The events are paid for by selling advertising and she has pledged to keep her big screen sporting events free.
Jill says: ‘They will always be free to watch. I know other people do have tickets and charge but we’ll always do it as a community event sponsored by brands. Obviously music festivals are different as they are high end ticket events.’
Jill Lee, owner of GPM360, has pledged to keep her screened events free for sports enthusiasts
The screens enable people to watch the games while soaking up the summer, watch together with other fans to get a better atmosphere than at home, or catch a glimpse of the scores as they go about their shopping for the day.
Fans don’t need to book and for Wimbledon screens were set up at various locations including close by at the All England Club at the Wimbledon Piazza shopping area, and further afield, such as in Woolwich, Leeds, Portsmouth and Swansea.
Jill said: ‘We were handing out refreshments like strawberry and cream cheesecake and sweets, while Bill’s restaurants offer Wimbledon inspired snacks.
‘There’s entertainment for families. Last year we had an interactive gaming experience where people could play Mario Tennis.

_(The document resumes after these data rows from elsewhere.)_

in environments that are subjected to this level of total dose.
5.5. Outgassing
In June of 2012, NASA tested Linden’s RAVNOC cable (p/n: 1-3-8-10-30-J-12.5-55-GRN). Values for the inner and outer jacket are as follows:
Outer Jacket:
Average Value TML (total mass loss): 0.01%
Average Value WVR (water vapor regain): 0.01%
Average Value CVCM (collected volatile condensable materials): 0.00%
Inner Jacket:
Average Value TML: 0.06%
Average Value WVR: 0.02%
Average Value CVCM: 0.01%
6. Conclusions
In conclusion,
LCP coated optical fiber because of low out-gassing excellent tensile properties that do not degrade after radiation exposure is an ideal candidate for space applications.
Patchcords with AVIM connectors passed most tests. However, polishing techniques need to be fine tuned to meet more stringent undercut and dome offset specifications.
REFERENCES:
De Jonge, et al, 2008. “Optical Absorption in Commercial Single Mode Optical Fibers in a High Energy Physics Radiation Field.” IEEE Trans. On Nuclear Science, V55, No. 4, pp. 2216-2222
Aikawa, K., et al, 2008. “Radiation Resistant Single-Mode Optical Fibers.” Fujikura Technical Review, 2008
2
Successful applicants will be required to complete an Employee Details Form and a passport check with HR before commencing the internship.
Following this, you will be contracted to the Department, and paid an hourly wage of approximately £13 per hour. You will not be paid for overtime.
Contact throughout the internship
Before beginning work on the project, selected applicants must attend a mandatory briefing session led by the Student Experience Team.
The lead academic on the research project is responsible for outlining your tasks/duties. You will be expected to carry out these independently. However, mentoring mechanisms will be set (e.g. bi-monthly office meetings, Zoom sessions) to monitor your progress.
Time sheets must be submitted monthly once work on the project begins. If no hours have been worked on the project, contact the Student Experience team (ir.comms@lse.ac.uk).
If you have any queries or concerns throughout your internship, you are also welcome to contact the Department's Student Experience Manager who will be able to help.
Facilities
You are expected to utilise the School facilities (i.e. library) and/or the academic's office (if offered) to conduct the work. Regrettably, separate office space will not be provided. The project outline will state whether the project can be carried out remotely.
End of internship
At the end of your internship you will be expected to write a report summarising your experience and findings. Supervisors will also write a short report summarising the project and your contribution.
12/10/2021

The visitor’s area is great for families with children.’
The big screen events can cater to thousands of sports enthusiasts with the Wimbledon event holding a capacity of 2,000 people, while Leeds (the biggest) can host up to 8,000 fans.

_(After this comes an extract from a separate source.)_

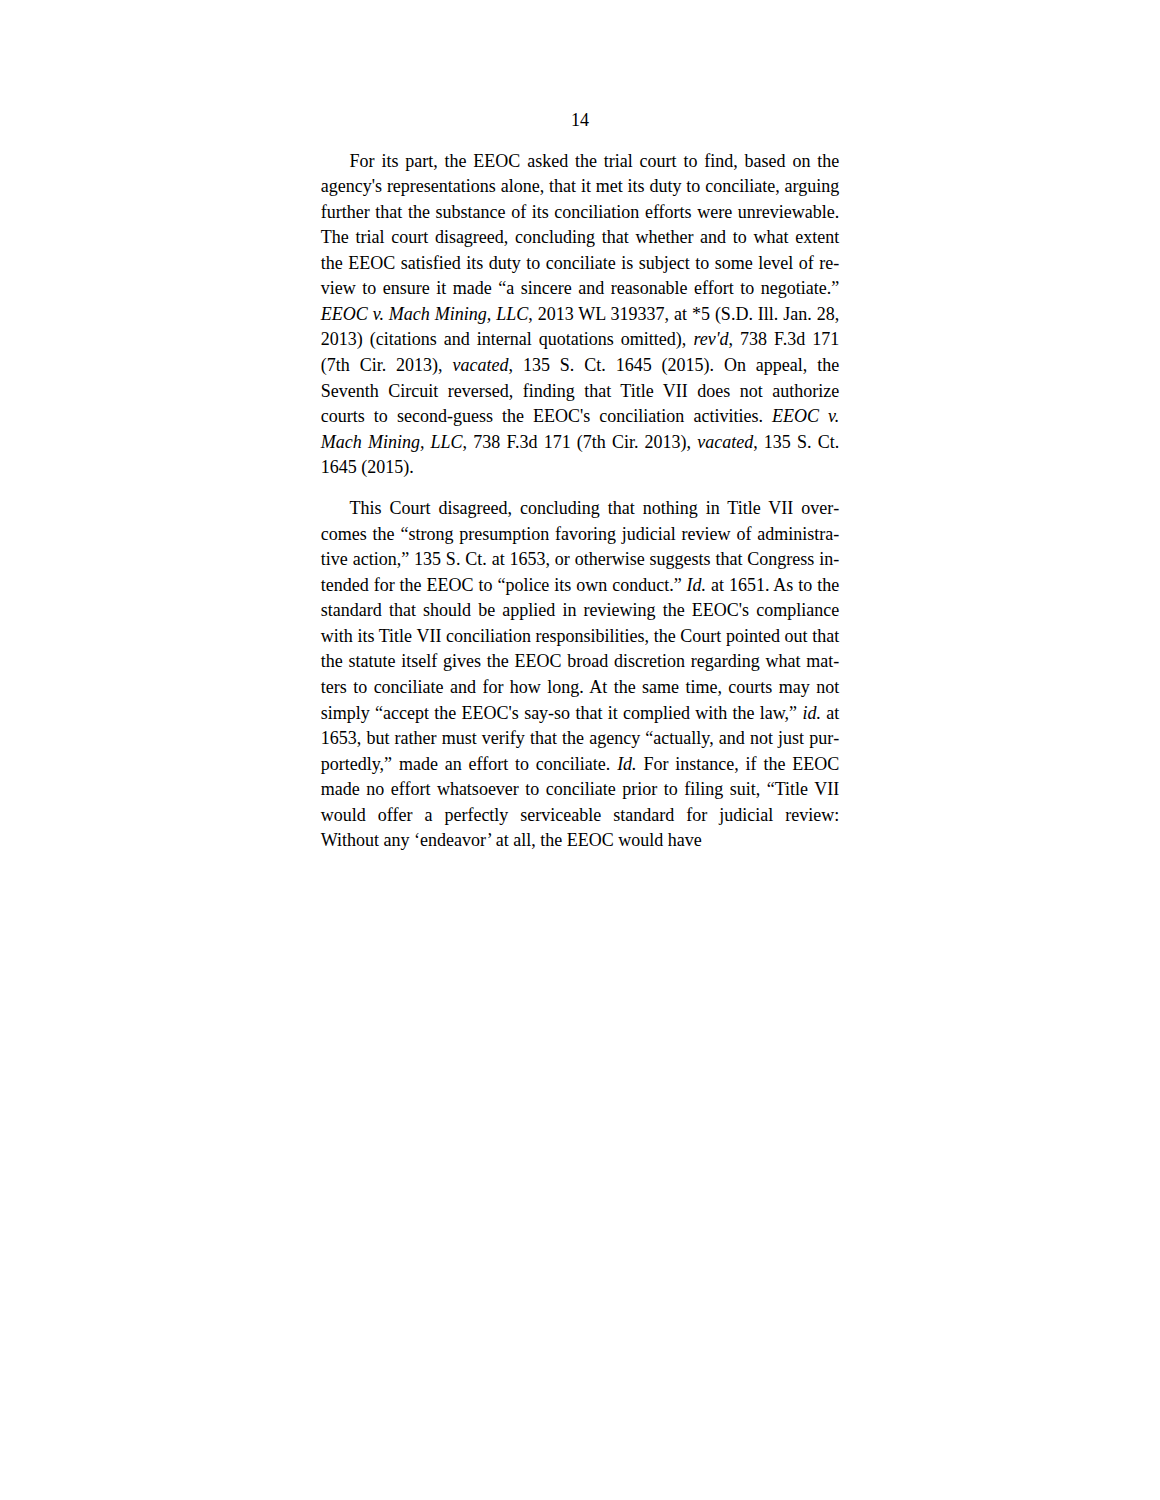14
For its part, the EEOC asked the trial court to find, based on the agency's representations alone, that it met its duty to conciliate, arguing further that the substance of its conciliation efforts were unreviewable. The trial court disagreed, concluding that whether and to what extent the EEOC satisfied its duty to conciliate is subject to some level of review to ensure it made “a sincere and reasonable effort to negotiate.” EEOC v. Mach Mining, LLC, 2013 WL 319337, at *5 (S.D. Ill. Jan. 28, 2013) (citations and internal quotations omitted), rev'd, 738 F.3d 171 (7th Cir. 2013), vacated, 135 S. Ct. 1645 (2015). On appeal, the Seventh Circuit reversed, finding that Title VII does not authorize courts to second-guess the EEOC's conciliation activities. EEOC v. Mach Mining, LLC, 738 F.3d 171 (7th Cir. 2013), vacated, 135 S. Ct. 1645 (2015).
This Court disagreed, concluding that nothing in Title VII overcomes the “strong presumption favoring judicial review of administrative action,” 135 S. Ct. at 1653, or otherwise suggests that Congress intended for the EEOC to “police its own conduct.” Id. at 1651. As to the standard that should be applied in reviewing the EEOC's compliance with its Title VII conciliation responsibilities, the Court pointed out that the statute itself gives the EEOC broad discretion regarding what matters to conciliate and for how long. At the same time, courts may not simply “accept the EEOC's say-so that it complied with the law,” id. at 1653, but rather must verify that the agency “actually, and not just purportedly,” made an effort to conciliate. Id. For instance, if the EEOC made no effort whatsoever to conciliate prior to filing suit, “Title VII would offer a perfectly serviceable standard for judicial review: Without any ‘endeavor’ at all, the EEOC would have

GPM360 was set up by Jill in 2012 after she decided there was an untapped demand for brands to connect with advertising opportunities that align with culture; particularly sport and music.
The events are free to use and funded through advertising and sponsorship sold by GPM360. Car manufacturer Peugeot and cream alternative Elmlea are two of the main sponsors.
Fans in Bristol get to enjoy the summer sunshine while watching the Wimbledon games
Willing to take a risk, Lee left her role managing a team at a large company to forge her own business in advertising – with initial successes coming from selling advertising around football and rugby matches.
Initially working alone to bid for contracts and campaigns, she says she managed to create a good reputation for GPM360. During that time she also had to turn her hand to other business elements, including designing the company’s website and managing the finances.
She was, however, able to draw on years of experience in the corporate world and plenty of time spent working before that.
Screenings at GPM360’s Leeds event can host up to 8,000 people, while its Wimbledon event could host 2,000 fans
Coming from a single-parent upbringing exposed Lee early on to the working world. After landing her first job stacking shelves at the age of 10, she honed her sales skills by working on a market-stall in her early teens.
Jill says that early sales experience gave her the upper-hand in her first professional sales role, where at the age of 23 and the only female member of a sales team, she was the top seller and was rewarded with a brand new sports car.
Fast forward to today and now in its seventh year of operation GPM 360 generates an annual turnover in excess of £2million and has several projects in the pipeline, including a launch with local television network That’s TV and screenings of the Rugby World Cup.
GPM360 provided the screens alongside the Spice Girls’ concert and also the screens for the Isle of Wight festival
Jill says she’s had to hire more staff to satisfy the demand. The team has now grown to six but Lee is hiring three more staff members. The company also makes use of self-employed consultants across IT, logistics and project management.
Rugby fans will later this year be able to enjoy an event with a different flavour to the summer sports.
‘As it’s hosted in Japan starting October and November we’ll be looking at morning and brunch events’, Jill says.
‘There’ll be hand warmers and sheepskin blankets making for a snug event with bacon sandwiches and hot chocolate to watch the games.’
She adds the company will also look to expand into Europe.
She says: ‘I would say we’re more than doubling through our launch with That’s TV.
‘We’re buying more and more screens being invited to more events and developing more regions in London and asked to put more screens in for sports and community events.’